Britain has voted to exit the European Union, leaving behind a project with Catholic origins but which many believe has lost its way and departed from its founders' original vision.

The EU was born out of the desire to bring peace and stability to the continent after two catastrophic world wars but became increasingly criticized, above all in Britain, for becoming a bureaucratic, undemocratic monolith. Among the many other criticisms, Catholics have resented the way it has increasingly promoted and imposed secular values on member states, although in the weeks leading up to the poll they appeared to be as divided as the rest of the country on how to vote. 
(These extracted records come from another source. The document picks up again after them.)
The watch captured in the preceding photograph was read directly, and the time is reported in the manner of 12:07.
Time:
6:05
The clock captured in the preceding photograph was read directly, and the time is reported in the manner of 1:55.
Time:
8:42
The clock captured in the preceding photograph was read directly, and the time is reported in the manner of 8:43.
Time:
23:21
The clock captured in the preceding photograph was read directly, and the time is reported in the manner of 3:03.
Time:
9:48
But what has happened in today’s historic referendum result is reflective of a widespread movement in global politics — especially in the West — that can be divided primarily along two lines: those wishing to retain the socio-economic and political status quo of a steadily increasing and subtle cultural Marxism, and the other feeling disenchanted, disenfranchised and betrayed by political elites who pay them no heed. 
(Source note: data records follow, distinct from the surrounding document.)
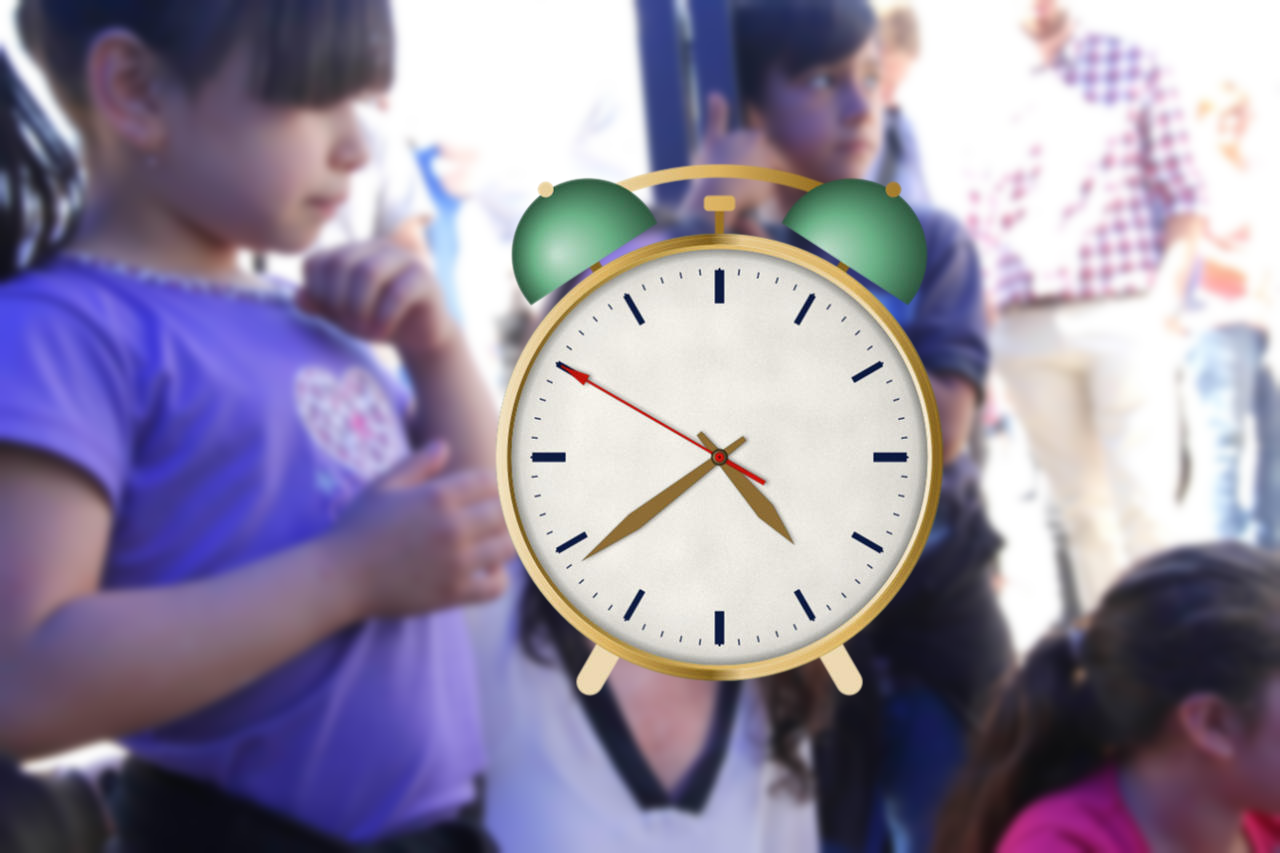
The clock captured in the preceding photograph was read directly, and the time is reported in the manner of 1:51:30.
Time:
4:38:50
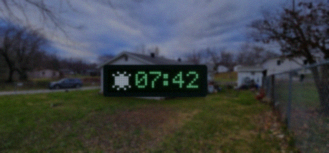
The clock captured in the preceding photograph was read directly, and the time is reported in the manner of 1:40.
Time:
7:42
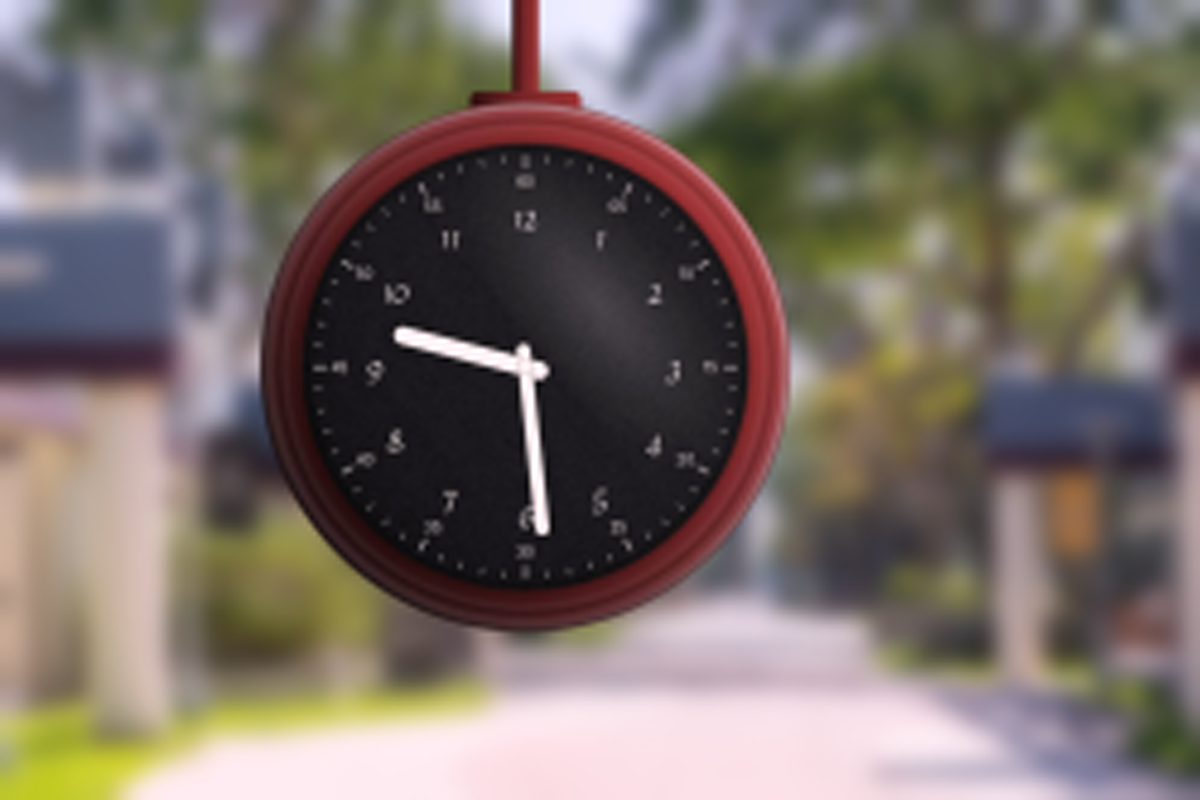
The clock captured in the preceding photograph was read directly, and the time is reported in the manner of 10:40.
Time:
9:29
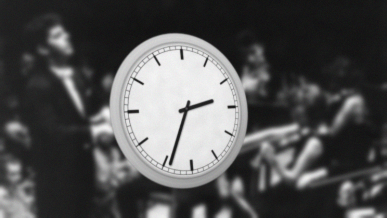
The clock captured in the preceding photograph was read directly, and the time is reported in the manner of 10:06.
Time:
2:34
This has clearly been witnessed in this year’s U.S. Presidential Election but it’s also been present here in Italy where populist comedian Beppe Grillo and his “Five Star” Party — Italy’s closest political party to Britain’s UK Independence Party (UKIP) that led the Brexit campaign — has been gaining popularity. This week Rome elected its first female mayor, Virginia Raggi, a member of Grillo’s party.

But the widespread political phenomenon is leading Catholics preferring not to vote as they refuse, according to Emmanuele Barbieri writing in Corrispondenza Romana, “to choose between the false political order” of the government of Italian Prime Minister Matteo Renzi and “the moral anarchy” of Grillo’s Five stars. Like UKIP, the Italian party is no particular friend of the Catholic Church, and did not oppose recent same-sex union legislation in Italy. 

Barbieri notes that in the referendum on June 23, Britain showed “two wings of the same revolutionary culture”. But he also observes that neither side has “called into question the liberal-Marxist ideology, which permeates the Western political class in all its expressions.” Quoting author Corrado Gnerre, he adds that fighting such ideologies is “not only the Catholic way but also a duty.”

Certainly, although a victory for democracy, leaving the EU won't be a panacea for the country's problems but instead simply take another form. And whether it's resentment of the EU, anger at establishment politicians or a general loss of faith in institutions (including, it must be said, some of the institutional Church in the West), one can't help feeling what people really want, whether they know it or not, is freedom from sin, whether it be structural or personal. And for that, only one Person has the answer.